Да, но не в этом случае. Лизхен Риппельштайн выросла вместе с Мари, та считала ее сестрой. Они получили практически одинаковое воспитание, — хоть Рихард и произносил эти слова с самоосуждением, в глазах его мелькнул похотливый огонек.

— И, тем не менее, вы не устояли, это ведь так заманчиво, спать с двумя сестрами одновременно, — на губах Салтыкова заиграла тонкая насмешка, — некоторые находят в этом что-то кровосмесительное…

— Нет. Насколько мне известно, вы тоже, — вернул колкость гостю барон, намекая на то, что в первую же ночь Салтыков оказался в спальне экономки.

— Но я не знал, что Лизхен и Мари вместе выросли, и что они как сестры, — ответил граф.

— И, тем не менее, тоже не устояли перед фройляйн Риппельштайн, — барон не удержался от колкости.

— Так что же произошло? — вернул разговор к прежней теме Александр, подумав, что, пожалуй, не стоит заострять внимание на интимных подробностях его пребывания в замке.

Однажды Лизхен прибежала ко мне в кабинет в состоянии явно не нормальном. Она вся покраснела, бормотала что-то непонятное, и размахивала листком почтовой бумаги. Отчаявшись, что-либо понять с ее слов, я выхватил письмо и увидел, что она от матери фройляйн Риппельштайн. Я прочел его. Честно говоря, известие меня удивило не сильно. Якобы, виконт де Грийе — отец Лизхен. Я об этом много раз думал, иначе с чего бы старому пройдохе воспитывать дочку гувернантки как свою собственную? Меня привлекло другое. Гертруда сообщала, что имеет средство заставить виконта признать незаконную дочь наравне с Мари.

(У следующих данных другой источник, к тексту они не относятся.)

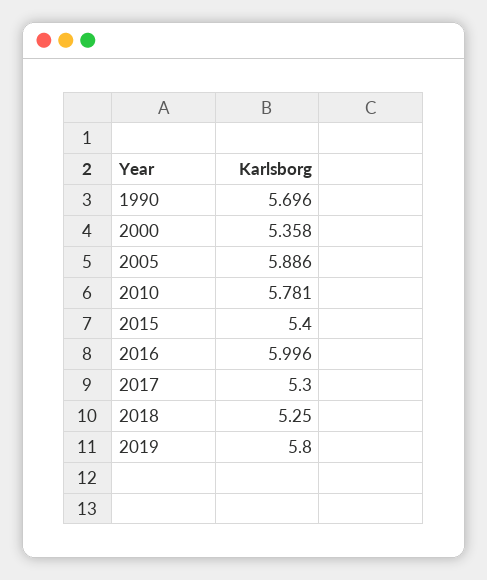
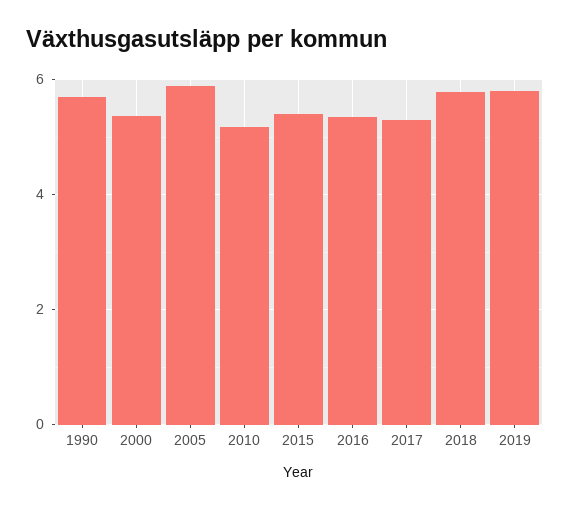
2010: 5.781 -> 5.2
2016: 5.996 -> 5.4
2018: 5.25 -> 5.8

— Шантаж? — Салтыков чуть подался вперед. Несмотря на общую расслабленность его позы, барону стало ясно, что эта часть рассказа особенно заинтересовала Александра.

— Разумеется.

— Но чем же?

— О предмете шантажа ничего конкретного. Сказано было только, что у некоего нотариуса Батистена находятся некие бумаги, о тайне существования которых очень заботится старый маркиз.

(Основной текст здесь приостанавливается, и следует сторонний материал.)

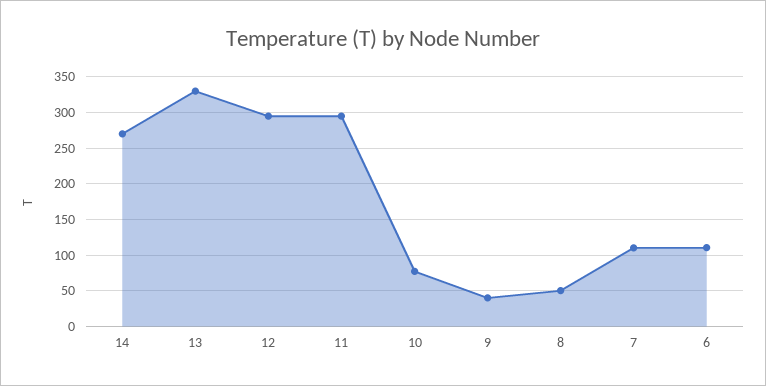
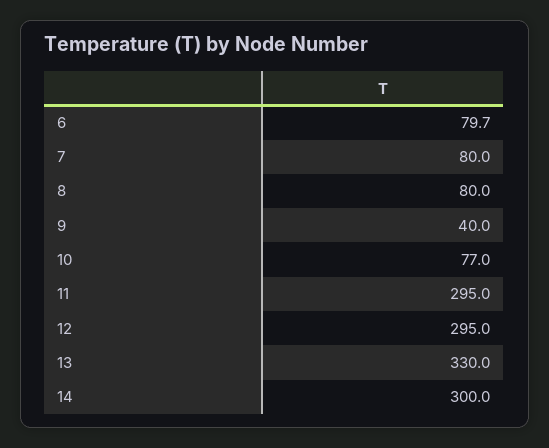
14: 270 -> 300
8: 50 -> 80
7: 110 -> 80
6: 110 -> 79.7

— Так, и что дальше? — Салтыков весь превратился в слух.

А дальше вот что. При помощи опытных адвокатов, я отыскал в наших кодексах старый закон, который существовал еще во времена Оттона I, и его никто не отменял — о замене жены. Там говорилось, что если женщина оказалась бесплодной, то муж вправе потребовать от ее отца, предоставить ему сестру его жены, взамен бесплодной. Естественно, что приданое при этом не возвращалось. Я тут же принял решение жениться на Лизхен. Честно говоря, мне постоянно казалось, что каждый раз, когда она ложится со мной в постель — это ее месть моей жене. Лизхен хороша собой, образована, честолюбива, конечно, ее не устраивало положение служанки. Мы условились, что Лизхен поедет к этому Батистену, но тут появились вы… Лизхен испугалась, что моя жена может вами увлечься…. Ну, вы понимаете. Ведь для этого порою достаточно и нескольких минут. Где гарантия, что она не зачнет вдруг ребенка от вас? Вы извините мою прямоту, но вы сами настаивали на правде. Я слышал о подобных случаях, когда женщина, бывшая бесплодной долгие годы со своим мужем, потом вдруг внезапно беременела от другого мужчины. Но по закону — ребенок Мари, мой ребенок. Значит, у меня пропали бы официальные основания для развода, разве что баронессу бы уличили в прелюбодеянии, на что при ее набожности и благочестии рассчитывать не приходится. Лизхен понимала, что для меня главное не потерять виноградники и получить наследника. Фройляйн Риппельштайн же, видимо, не терпелось занять место Мари, стать баронессой. Поэтому она и бросилась, очертя голову, к старому виконту, требовать, чтобы тот признал ее.